> **SELBST VERSUCHEN**:
Gegen welches Urteil richtete sich laut dem Textabschnitt der Antrag der Betroffenen auf Zulassung der Rechtsbeschwerde?

> **TEXTABSCHNITT**:
━━━━━━

OLG Stuttgart zu Traffistar S 350: Saarlandrechtsprechung gilt bei uns nicht...allein schon aus revisionsrechtlichen Gründen

von Carsten Krumm, veröffentlicht am 28.09.2019
Rechtsgebiete: Verkehrsrecht2|4410 Aufrufe

Mich überzeugt die Argumentation des OLG Stuttgart nicht richtig, da es sich mit der eigentlichen Argumentationslinie des VerfGH des Saarlandes nicht auseinandersetzt. Sie ist aber praxistauglich und streng OWiG-Konform. Letztlich ist zu hoffen, dass irgendwann einmal der BGH oder das BVerfG klarstellen, wie es mit den OWi-Verfahren weitergehen soll.

Der Antrag der Betroffenen auf Zulassung der Rechtsbeschwerde gegen das Urteil des Amtsgerichts Reutlingen vom 7. Januar 2019 wird verworfen, weil es weder geboten ist, die Nachprüfung der Entscheidung zur Fortbildung des Rechts zu ermöglichen noch das Urteil wegen Versagung des rechtlichen Gehörs aufzuheben (§ 80 Abs. 1, Abs. 4 OWiG).

 Die Beschwerdeführerin trägt die Kosten ihres Rechtsmittels.

 Gründe:

 Anlass für eine Zulassung der Rechtsbeschwerde zur Fortbildung des Rechts war insbesondere auch nicht deshalb gegeben, weil - wie die Betroffene geltend macht - an der Messstelle eine mit Blick auf die geltende Geschwindigkeitsbegrenzung irrtumsbegünstigende Situation vorgelegen habe, weshalb vorliegend grundsätzliche Erwägungen zur Frage der Voraussetzungen für ein Herabsetzen der Regelsätze des Bußgeldkatalogs anzustellen wären.

 Ein Abweichen von den Regelsätzen des Bußgeldkatalogs erfordert ein deutliches Abweichen vom dort zugrunde gelegten Normalfall (Göhler, OWiG, 17. Auflage, § 17 Rn. 28b). In Anbetracht der vorliegend eindeutigen Beschilderungssituation, der sich aus ihrer Einlassung ergebenden Kenntnis der Betroffenen von der Geschwindigkeitsbegrenzung im kurz zuvor passierten Baustellenbereich und der verhältnismäßig geringen Distanz zwischen den beiden Baustellenabschnitten mit geänderter Verkehrsführung, liegt eine solche Annahme hier jedoch fern.

━━━━━━

> **EXTRAHIERTE ZEILEN**:
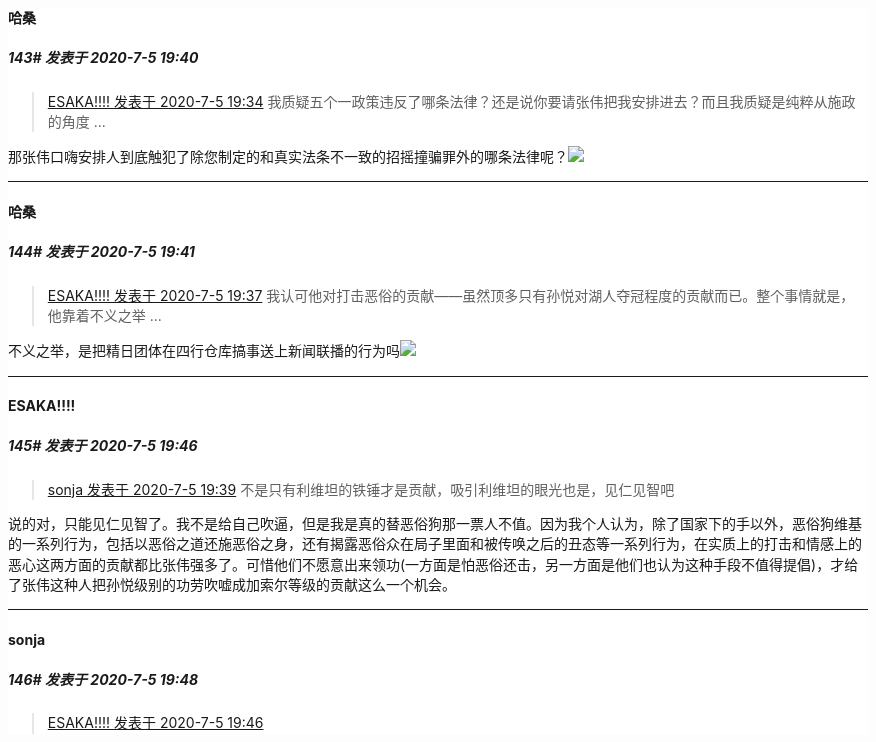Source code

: ####  哈桑  
##### 143#       发表于 2020-7-5 19:40



<blockquote><a href="httphttps://bbs.saraba1st.com/2b/forum.php?mod=redirect&amp;goto=findpost&amp;pid=48079528&amp;ptid=1945810" target="_blank">ESAKA!!!! 发表于 2020-7-5 19:34</a>
我质疑五个一政策违反了哪条法律？还是说你要请张伟把我安排进去？而且我质疑是纯粹从施政的角度 ...</blockquote>
那张伟口嗨安排人到底触犯了除您制定的和真实法条不一致的招摇撞骗罪外的哪条法律呢？<img src="https://static.saraba1st.com/image/smiley/face2017/049.png" referrerpolicy="no-referrer">







-----

####  哈桑  
##### 144#       发表于 2020-7-5 19:41



<blockquote><a href="httphttps://bbs.saraba1st.com/2b/forum.php?mod=redirect&amp;goto=findpost&amp;pid=48079557&amp;ptid=1945810" target="_blank">ESAKA!!!! 发表于 2020-7-5 19:37</a>
我认可他对打击恶俗的贡献——虽然顶多只有孙悦对湖人夺冠程度的贡献而已。整个事情就是，他靠着不义之举 ...</blockquote>
不义之举，是把精日团体在四行仓库搞事送上新闻联播的行为吗<img src="https://static.saraba1st.com/image/smiley/face2017/049.png" referrerpolicy="no-referrer">







-----

####  ESAKA!!!!  
##### 145#       发表于 2020-7-5 19:46



<blockquote><a href="httphttps://bbs.saraba1st.com/2b/forum.php?mod=redirect&amp;goto=findpost&amp;pid=48079594&amp;ptid=1945810" target="_blank">sonja 发表于 2020-7-5 19:39</a>
不是只有利维坦的铁锤才是贡献，吸引利维坦的眼光也是，见仁见智吧</blockquote>
说的对，只能见仁见智了。我不是给自己吹逼，但是我是真的替恶俗狗那一票人不值。因为我个人认为，除了国家下的手以外，恶俗狗维基的一系列行为，包括以恶俗之道还施恶俗之身，还有揭露恶俗众在局子里面和被传唤之后的丑态等一系列行为，在实质上的打击和情感上的恶心这两方面的贡献都比张伟强多了。可惜他们不愿意出来领功(一方面是怕恶俗还击，另一方面是他们也认为这种手段不值得提倡)，才给了张伟这种人把孙悦级别的功劳吹嘘成加索尔等级的贡献这么一个机会。







-----

####  sonja  
##### 146#       发表于 2020-7-5 19:48



<blockquote><a href="httphttps://bbs.saraba1st.com/2b/forum.php?mod=redirect&amp;goto=findpost&amp;pid=48079699&amp;ptid=1945810" target="_blank">ESAKA!!!! 发表于 2020-7-5 19:46</a>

━━━━━━

> **SCHRIFTLICHE LÖSUNG**:
Gegen das Urteil des Amtsgerichts Reutlingen vom 7. Januar 2019.